Cette thématique de l’enfermement telle que mise en place par la réalisation était en fait déjà à l’œuvre au début du film. La première apparition de Romek se fait à l’écran tandis que des ouvriers derrière lui transportent un miroir. Son reflet est saisi plusieurs fois par l’objet : le personnage apparaît et disparaît jusqu’à ne plus exister que dans la glace. Dès son entrée dans le théâtre, Romek ne s’appartient plus. L’ouverture et la scène finale du Personnel contrastent nettement d’avec la mise en scène du reste du film à la caméra plus mobile, sur le vif, saisissant davantage les évènements sur un mode documentaire. Début et fin montrent une mise en scène qui se complexifie chez Kieślowski qui s’ouvre au symbolique et ne se contente plus de transmettre directement la réalité, mais tente au contraire de la raconter par les moyens du cinéma. Par deux fois, le personnage se retrouve étouffé dans le cadre, littéralement ceinturé par lui, sans possibilité de s’en échapper, un motif que l’on retrouvera fréquemment dans les films postérieurs de Kieślowski (7).

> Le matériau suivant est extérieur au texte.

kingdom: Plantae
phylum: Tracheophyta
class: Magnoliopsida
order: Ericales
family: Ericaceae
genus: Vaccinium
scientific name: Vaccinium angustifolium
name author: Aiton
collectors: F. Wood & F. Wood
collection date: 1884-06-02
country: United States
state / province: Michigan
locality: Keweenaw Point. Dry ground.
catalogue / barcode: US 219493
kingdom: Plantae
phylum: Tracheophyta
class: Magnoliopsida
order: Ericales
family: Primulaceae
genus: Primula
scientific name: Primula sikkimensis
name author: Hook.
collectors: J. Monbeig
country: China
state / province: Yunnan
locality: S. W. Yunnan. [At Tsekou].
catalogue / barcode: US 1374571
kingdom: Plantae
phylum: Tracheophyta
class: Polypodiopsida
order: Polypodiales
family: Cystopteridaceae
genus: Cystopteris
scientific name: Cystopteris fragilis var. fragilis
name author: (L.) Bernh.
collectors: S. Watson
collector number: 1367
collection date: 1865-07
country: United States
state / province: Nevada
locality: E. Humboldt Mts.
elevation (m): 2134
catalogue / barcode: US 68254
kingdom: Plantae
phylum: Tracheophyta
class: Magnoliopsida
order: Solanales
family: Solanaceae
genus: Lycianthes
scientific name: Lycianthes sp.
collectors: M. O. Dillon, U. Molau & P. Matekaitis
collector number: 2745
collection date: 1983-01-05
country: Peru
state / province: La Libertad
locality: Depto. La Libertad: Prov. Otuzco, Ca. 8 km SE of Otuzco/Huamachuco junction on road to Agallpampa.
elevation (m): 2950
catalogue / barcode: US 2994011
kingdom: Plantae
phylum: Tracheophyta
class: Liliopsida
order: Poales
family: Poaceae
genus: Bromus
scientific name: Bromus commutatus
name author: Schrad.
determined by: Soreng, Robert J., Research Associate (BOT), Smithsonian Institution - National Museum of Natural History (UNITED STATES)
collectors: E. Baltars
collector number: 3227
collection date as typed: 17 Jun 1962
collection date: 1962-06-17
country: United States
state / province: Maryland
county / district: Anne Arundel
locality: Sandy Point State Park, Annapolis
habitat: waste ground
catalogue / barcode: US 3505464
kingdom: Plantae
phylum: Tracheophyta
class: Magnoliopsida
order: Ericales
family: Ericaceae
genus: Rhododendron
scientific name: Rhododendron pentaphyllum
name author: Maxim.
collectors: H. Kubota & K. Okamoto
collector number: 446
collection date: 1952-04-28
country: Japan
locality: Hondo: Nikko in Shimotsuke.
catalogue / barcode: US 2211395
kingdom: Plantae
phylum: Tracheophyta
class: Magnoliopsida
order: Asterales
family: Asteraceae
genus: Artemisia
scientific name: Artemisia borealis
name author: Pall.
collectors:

Souvent déconsidéré par son auteur, comme ses films suivants (8), Le Personnel ne démérite pas la comparaison avec les chefs-d’œuvre à venir et semble même à bien des égards parfois plus abouti que les fictions suivantes. Il porte en lui les grandes orientations de la carrière de Kieślowski. Comme souvent chez le réalisateur, le choix pour les personnages n’est qu’illusoire et contraint. Il n’est en aucun cas le moyen d’une libération. À la fin du Personnel, ne reste plus alors à Romek qu’à choisir quel rôle il va jouer : le relais de la direction qui lui assure sa place au théâtre ou l’ami fidèle qui fait une croix sur sa carrière. Le film ne donne pas la réponse et laisse son personnage hésitant devant sa feuille blanche à mesure que le générique de fin défile. Ici, peu importe son choix, Romek commence à peine sa vie et est déjà brisé.
(1) Alain Martin, Krzysztof Kieślowski, l’autre regard, Paris, IrenKa, 2010, p.77.
(2) Andrzej Jurga : « Il a renoncé à continuer la réalisation du film Premier amour au moment où il s’est rendu compte que la vie et la relation du couple des protagonistes était en train de changer à cause du tournage. », ibid., p.104.
(3) Krzysztof Kieślowski, Le Cinéma et moi, Lausanne, Les Éditions noir sur blanc, 2006, p.103.
(4) Mécontent des rushes, Kieślowski retourne la quasi-totalité du film lors de la dernière nuit de tournage, ibid., pp.109-110.
(5) Ibid., pp.109-110.
(6) Ibid., p.110.
(7) Voir ce qu’écrit à ce propos Vincent Amiel à propos du Hasard (1981) et du Décalogue (1988) dans Kieślowski, Paris, Éditions Payot & Rivages, 1995, p.80.
(8) « J’ai très rapidement compris que je tournais une histoire médiocre, mal conçue du début à la fin. », Krzysztof Kieślowski, opcit., p.107.